_Document passage_.
◆ ◆ ◆ ◆

Scientific classification
- Kingdom: Animalia
- Phylum: Chordata
- Class: Actinopterygii
- Order: Tetraodontiformes
- Family: Monacanthidae
- Genus: Cantherhines
- Species: C. pardalis
- Binomial name: Cantherhines pardalis (Rüppel, 1837)
- Synonyms: List Amanses microlepidotus Gray, 1859; Cantherines pardalis (Rüppell, 1837); Hanomanctus bovinus Smith, 1949; Monacanthus aspersus Hollard, 1854; Monacanthus brunneus Castelnau, 1873; Monacanthus fatensis Seale, 1906; Monacanthus fuliginosus MacLeay, 1883; Monacanthus houttuyni Bleeker, 1854; Monacanthus kibikib Montrouzier, 1857; Monacanthus laevicaudatus Duncker & Mohr, 1929; Monacanthus melanistius Regan, 1908; Monacanthus melanuropterus Bleeker, 1853; Monacanthus natalensis Gilchrist & Thompson, 1911; Monacanthus pardalis Rüppell, 1837; ;

= Cantherhines pardalis =

- Authority: (Rüppel, 1837)
- Conservation status: LC
- Synonyms: Amanses microlepidotus Gray, 1859, Cantherines pardalis (Rüppell, 1837), Hanomanctus bovinus Smith, 1949, Monacanthus aspersus Hollard, 1854, Monacanthus brunneus Castelnau, 1873, Monacanthus fatensis Seale, 1906, Monacanthus fuliginosus MacLeay, 1883, Monacanthus houttuyni Bleeker, 1854, Monacanthus kibikib Montrouzier, 1857, Monacanthus laevicaudatus Duncker & Mohr, 1929, Monacanthus melanistius Regan, 1908, Monacanthus melanuropterus Bleeker, 1853, Monacanthus natalensis Gilchrist & Thompson, 1911, Monacanthus pardalis Rüppell, 1837

Species of fish

Cantherhines pardalis is a species of fish in the family Monacanthidae, the filefishes. Common names include honeycomb filefish, honeycomb leatherjacket, and wire-netting filefish. It is native to the Indian Ocean, the eastern Atlantic, and the western Pacific, except for the seas around Hawaii, where it is replaced by Cantherhines sandwichiensis.

◆ ◆ ◆ ◆

_Exercise directions_. Please copy the stretch of the honeycomb filefish passage from "Scientific classification" through "pardalis (Rüppel, 1837)", word for word. The rows come from a different source than the passage on the honeycomb filefish.

◆ ◆ ◆ ◆

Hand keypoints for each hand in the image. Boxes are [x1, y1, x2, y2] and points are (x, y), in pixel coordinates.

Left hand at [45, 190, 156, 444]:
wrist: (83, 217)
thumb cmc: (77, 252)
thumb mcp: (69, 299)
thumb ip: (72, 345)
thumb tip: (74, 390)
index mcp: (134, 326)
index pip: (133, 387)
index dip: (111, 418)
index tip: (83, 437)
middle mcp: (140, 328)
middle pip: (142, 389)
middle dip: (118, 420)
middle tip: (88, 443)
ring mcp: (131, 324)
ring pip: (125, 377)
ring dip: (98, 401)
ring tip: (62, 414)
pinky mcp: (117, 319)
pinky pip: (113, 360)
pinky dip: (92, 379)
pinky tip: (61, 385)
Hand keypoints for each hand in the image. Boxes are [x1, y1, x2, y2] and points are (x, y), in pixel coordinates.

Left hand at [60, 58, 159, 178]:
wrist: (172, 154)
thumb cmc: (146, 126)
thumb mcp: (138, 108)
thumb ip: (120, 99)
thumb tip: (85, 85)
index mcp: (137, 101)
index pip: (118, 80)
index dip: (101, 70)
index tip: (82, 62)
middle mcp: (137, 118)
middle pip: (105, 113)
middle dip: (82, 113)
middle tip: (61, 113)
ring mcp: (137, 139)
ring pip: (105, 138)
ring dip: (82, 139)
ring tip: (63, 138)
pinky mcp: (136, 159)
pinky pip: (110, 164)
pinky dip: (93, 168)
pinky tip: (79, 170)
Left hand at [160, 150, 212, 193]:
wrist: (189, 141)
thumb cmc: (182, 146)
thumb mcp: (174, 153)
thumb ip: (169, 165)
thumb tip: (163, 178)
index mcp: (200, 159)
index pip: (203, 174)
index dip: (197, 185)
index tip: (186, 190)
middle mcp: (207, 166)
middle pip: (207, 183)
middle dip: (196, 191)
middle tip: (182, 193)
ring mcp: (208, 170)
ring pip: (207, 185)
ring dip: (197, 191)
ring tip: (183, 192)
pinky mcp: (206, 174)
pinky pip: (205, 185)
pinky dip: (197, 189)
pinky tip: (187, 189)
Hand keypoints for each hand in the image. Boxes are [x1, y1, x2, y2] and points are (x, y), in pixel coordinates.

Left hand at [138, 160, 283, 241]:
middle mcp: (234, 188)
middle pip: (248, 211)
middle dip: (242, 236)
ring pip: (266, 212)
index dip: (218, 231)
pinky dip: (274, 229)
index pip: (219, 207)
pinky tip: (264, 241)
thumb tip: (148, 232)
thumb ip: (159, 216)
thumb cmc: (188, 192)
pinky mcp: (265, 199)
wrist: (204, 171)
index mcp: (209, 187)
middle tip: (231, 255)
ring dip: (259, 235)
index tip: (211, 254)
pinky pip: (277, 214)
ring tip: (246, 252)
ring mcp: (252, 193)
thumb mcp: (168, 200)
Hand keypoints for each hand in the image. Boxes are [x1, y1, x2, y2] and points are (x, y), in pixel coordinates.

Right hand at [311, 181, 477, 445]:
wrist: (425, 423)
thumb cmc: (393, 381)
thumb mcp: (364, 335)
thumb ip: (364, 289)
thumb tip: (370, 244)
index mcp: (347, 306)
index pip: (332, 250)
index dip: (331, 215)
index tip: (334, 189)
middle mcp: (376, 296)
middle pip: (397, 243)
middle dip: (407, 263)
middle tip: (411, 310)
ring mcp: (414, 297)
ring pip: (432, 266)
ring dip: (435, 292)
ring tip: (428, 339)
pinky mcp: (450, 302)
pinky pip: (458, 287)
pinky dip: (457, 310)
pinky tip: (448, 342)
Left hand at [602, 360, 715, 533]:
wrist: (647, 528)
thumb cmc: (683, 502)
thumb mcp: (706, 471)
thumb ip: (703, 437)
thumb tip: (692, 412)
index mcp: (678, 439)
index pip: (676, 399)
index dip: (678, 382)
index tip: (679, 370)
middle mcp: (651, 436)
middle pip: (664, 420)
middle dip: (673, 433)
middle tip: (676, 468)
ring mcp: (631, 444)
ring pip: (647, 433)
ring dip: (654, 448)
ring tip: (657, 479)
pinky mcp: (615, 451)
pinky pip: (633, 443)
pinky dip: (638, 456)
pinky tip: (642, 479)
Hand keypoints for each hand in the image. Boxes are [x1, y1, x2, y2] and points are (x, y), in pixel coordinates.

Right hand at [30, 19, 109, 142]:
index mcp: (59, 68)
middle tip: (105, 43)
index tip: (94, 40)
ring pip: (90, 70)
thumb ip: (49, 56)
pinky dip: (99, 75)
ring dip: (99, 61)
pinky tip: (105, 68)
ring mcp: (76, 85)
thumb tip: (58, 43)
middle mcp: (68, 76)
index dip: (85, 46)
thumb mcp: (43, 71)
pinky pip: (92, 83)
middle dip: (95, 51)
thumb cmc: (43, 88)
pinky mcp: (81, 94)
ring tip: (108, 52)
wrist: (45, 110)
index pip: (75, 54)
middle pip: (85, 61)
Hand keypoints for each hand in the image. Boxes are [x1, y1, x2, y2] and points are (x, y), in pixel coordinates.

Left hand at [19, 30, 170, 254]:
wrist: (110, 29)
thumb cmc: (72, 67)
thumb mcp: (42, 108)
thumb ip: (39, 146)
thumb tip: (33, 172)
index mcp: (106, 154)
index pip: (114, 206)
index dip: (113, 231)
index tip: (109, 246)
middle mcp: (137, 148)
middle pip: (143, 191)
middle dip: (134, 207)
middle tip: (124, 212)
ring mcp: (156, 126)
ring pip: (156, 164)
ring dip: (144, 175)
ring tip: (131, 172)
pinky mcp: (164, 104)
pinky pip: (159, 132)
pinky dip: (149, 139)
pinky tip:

◆ ◆ ◆ ◆

_Solution to this exercise_.
Scientific classification
- Kingdom: Animalia
- Phylum: Chordata
- Class: Actinopterygii
- Order: Tetraodontiformes
- Family: Monacanthidae
- Genus: Cantherhines
- Species: C. pardalis
- Binomial name: Cantherhines pardalis (Rüppel, 1837)